The North Carolina Tar Heels and coach Roy Williams answered their critics and played as a team last night to defeat the Illinois Fighting Illini 75-70 in the finals of the NCAA Division I men’s basketball tournament held in St. Louis, Missouri.
“This was a victory for North Carolina’s team,” said coach Williams, emphasizing the word “team.”
This Tar Heels squad had been the target of criticism all season for being a team loaded with individual talent but limited team cohesiveness, despite winning over 30 games and the regular season ACC title. In contrast, Illinois was praised as the model of unselfish play and unity.
It was difficult to paint the two teams with such broad sports psychology brush strokes after the Heels used crisp passing and an effective inside-outside game to go up by 13 at the half. Carolina never trailed in the second half as they staved off Illinois rally after Illinois rally.

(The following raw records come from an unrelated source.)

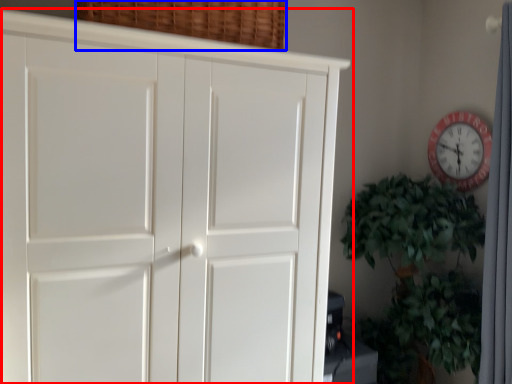
Question: Which object appears farthest to the camera in this image, cupboard (highlighted by a red box) or basket (highlighted by a blue box)?

Choices:
 (A) cupboard
 (B) basket

Answer: (B)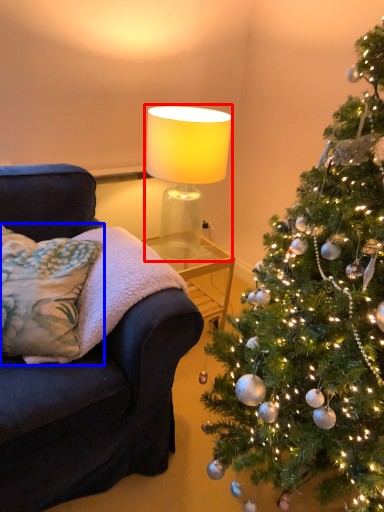
Question: Among these objects, which one is nearest to the camera, lamp (highlighted by a red box) or pillow (highlighted by a blue box)?

Choices:
 (A) lamp
 (B) pillow

Answer: (B)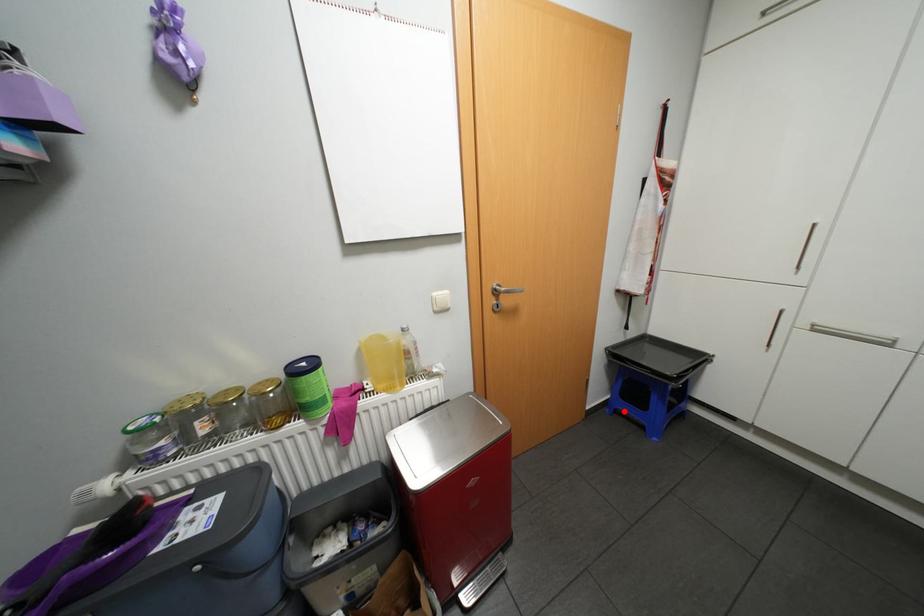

Illinois, unable to penetrate the Tar Heel defense off the dribble, relied on its perimeter game. That strategy contributed to the first half deficit as shots missed their mark but it also fueled their second half comeback rallies, the last three-pointer from Luther Head coming at 2:40 left to knot the score at 70-70.
Moments later Rashad McCants, usually the lightning rod for Carolina criticism, found Marvin Williams under the basket for the game-winning assist. With the Illini defense stiffening and no open shot to be found, McCants drove the baseline in a last-ditch effort to create a scoring opportunity. Drawing multiple Illini defenders, he flipped a reverse alley-oop to Williams who tipped it in to give the Tar Heels the lead and the game.
Raymond Felton sealed the game with 3 for 4 shooting on his final two trips to the line.
Tar Heel Sean May, who capped a memorable season with 26 points and 10 rebounds in the finals, was named the Final Four's Most Outstanding Player.
Coach Williams, too, had often been a target of criticism for reaching the Final Four four times as the coach of the Kansas Jayhawks without a championship to show for it. Williams entered last night’s game as the only active coach with 40 wins in a NCAA tournament play without a championship.
After the game Williams said, “I’m really not a better coach than I was three hours ago.” Those words, not doubt were carefully chosen by Williams. They are nearly identical to the words spoken by his mentor former Tar Heel coach Dean Smith in 1982 after his Carolina squad defeated Georgetown for Smith’s first national title. That victory came after Smith had been ridiculed for reaching the Final Four without ever winning the big one.